» **What the exercise asks**: Although the records include pictures, print only the rest, exactly as written.

Records contained in a dataset:

----------

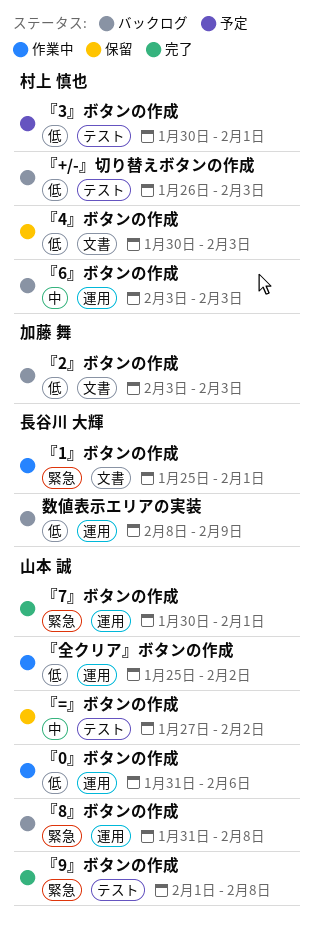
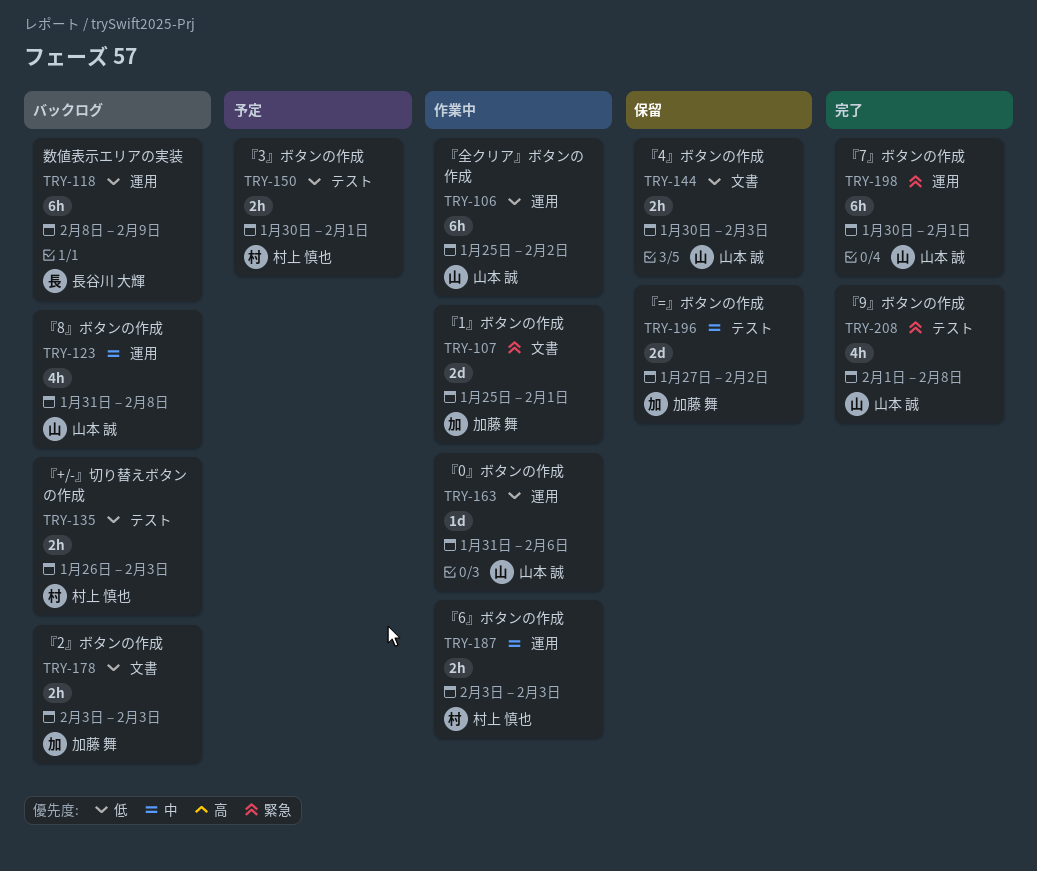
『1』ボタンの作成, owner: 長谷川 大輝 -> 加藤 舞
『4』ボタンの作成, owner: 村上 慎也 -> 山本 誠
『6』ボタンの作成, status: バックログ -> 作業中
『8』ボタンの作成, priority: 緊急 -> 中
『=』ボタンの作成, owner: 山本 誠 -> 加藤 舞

----------

» **Written reply**:
『1』ボタンの作成, owner: 長谷川 大輝 -> 加藤 舞
『4』ボタンの作成, owner: 村上 慎也 -> 山本 誠
『6』ボタンの作成, status: バックログ -> 作業中
『8』ボタンの作成, priority: 緊急 -> 中
『=』ボタンの作成, owner: 山本 誠 -> 加藤 舞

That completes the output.